The big man has started for the Cs during these handful of preseason games but, it he appeared as a starting candidate much earlier this summer. His performance for his national team this August accentuated his oncourt steadiness and offensive potential. Still, what Theis has done in his past two games that proves the most encouraging?
Entering his third season with the Celtics, Theis may be beginning to display the basketball IQ he surely soaked in from Al Horford and company. With five assists in only 25 minutes of total play, the bruising big man is clearly the best passing big on his team. Coach Brad Stevens does not shy away from involving Theis in the offense when he shares minutes with the starters. He trusts him with the ball and often allows Theis to maneuver far from the hoop.
Specifically, when Theis facilitates it comes via the short roll, pick and pop or dribble handoff (DHO.) This should come as no surprise, as Theis sometimes passes as an Ivan Drago look alike when he sets picks. A better screener than both Enes Kanter and Williams, Theis creates havoc on the court. He uses this to advantage. Defenders must work hard to stick with the ballhandler, with the help often over-rotating around Theis' big body. This allows Theis to receive the ball back with space to operate. His vision and IQ makes it easy to find the gap in the defense and hit an open teammate.
Is Theis the passer Horford was? Absolutely not. Still, he understands the concept of what Stevens is trying to accomplish. Against the Cavaliers Theis was often involved in horns sets with dangerous shooters in the corners. His timing on rolls were perfect, resulting in lobs at the rim. He is a capable pick and pop threat as well. Although he is not known for his floor spacing, Theis sank 38 percent of his triples last year. Additionally, he averaged 2.7 attempts per 36 minutes, which hints as to how he could be used when given more playing time.

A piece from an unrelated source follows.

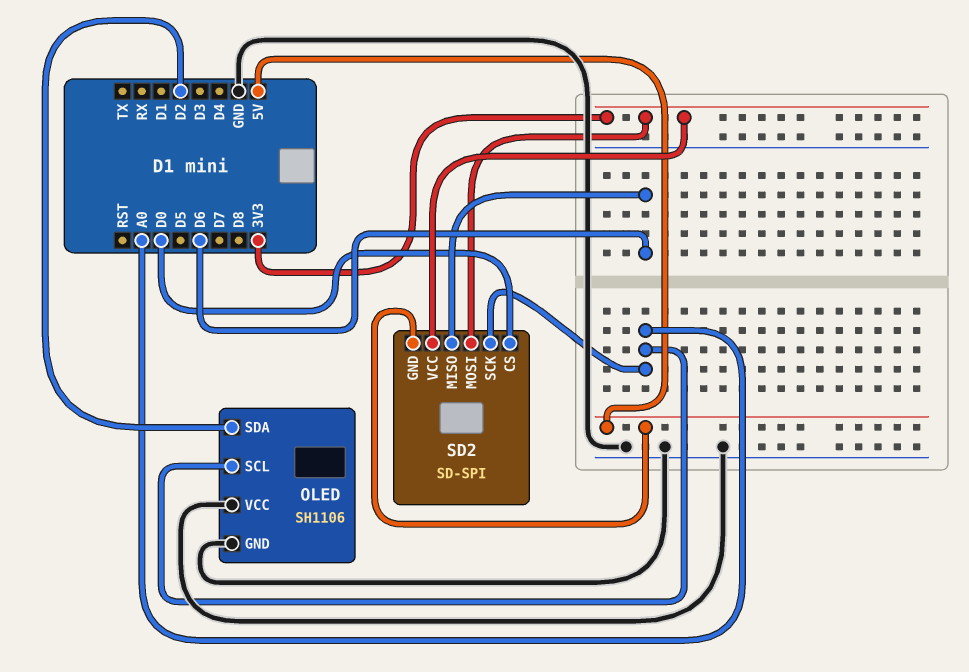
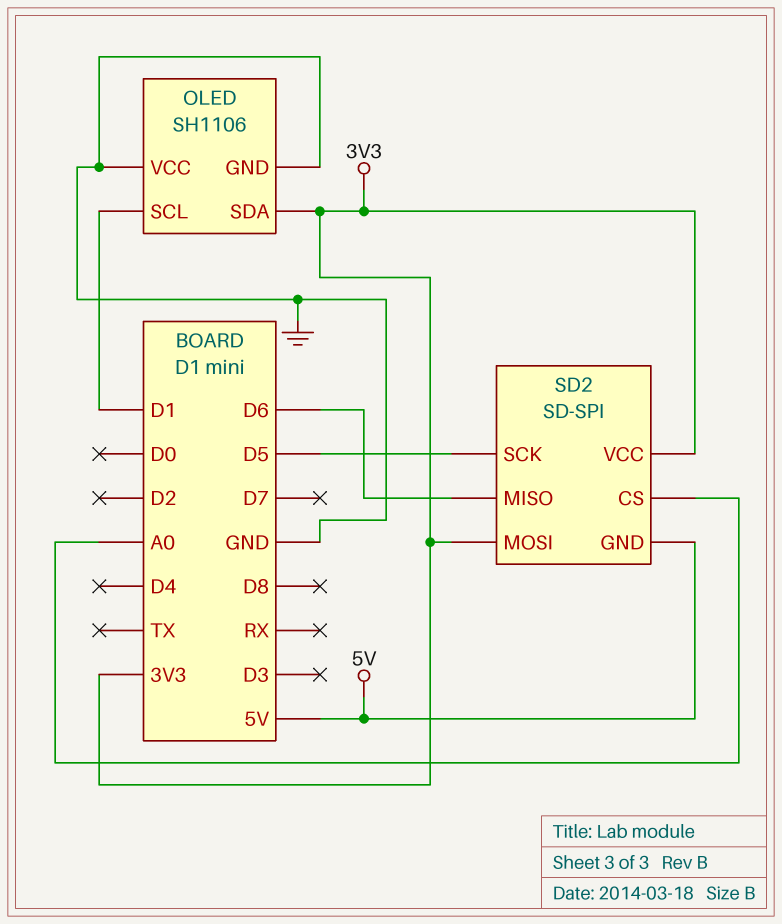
OLED pin SCL: A0 -> D1
OLED pin SDA: D2 -> 3V3
SD2 pin CS: D0 -> A0
SD2 pin SCK: A0 -> D5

For example, neither Kanter, Williams nor overseas acquisition Vincent Poirier are adept at perimeter shooting. In fact, it would be more appropriate to label those three players as non-spacing threats. Theis is another story, however. Look at how much room he clears up by dragging his defender to the top of the key.
There is no other center on this roster who can command that type of spacing. As Stevens looks to revive his ball-movement offense, expect him to lean on Theis to man the center position. Opportunities like this will result in crowd-pleasing dunks from cutters like Jaylen Brown and Jayson Tatum. Plus, Theis has the passing ability to find these cutters.
There are reasons to be hesitant about Theis' starting chances, however. Theis stands around 6-foot-8 and does not possess one of those freakishly long wingspans we are used to seeing nowadays. How will he defend bigs like divisional rival Embiid? Won't Brook Lopez simply be able to shoot over Theis? These are legitimate concerns. Still, Stevens may sense the shift towards bigs spending less time in the post and decide to roll the dice on Theis (bonus points for rhyming.)
What should you look for next? Expect Theis to continue starting in preseason lineups and eventually the regular season lineup. Will it last? Perhaps. Stevens could grow at east with Theis' defensive IQ, spacing potential and atleasthewon'tscrewthisupedness (more bonus points for inventing a word) on offense. Or, the Cs get beat up on both the glass and the post, encouraging Stevens to switch things up. Regardless, there is a solid chance that the Celtics eventual starter is not even on their roster yet. Continue to monitor the situation and enjoy doing so.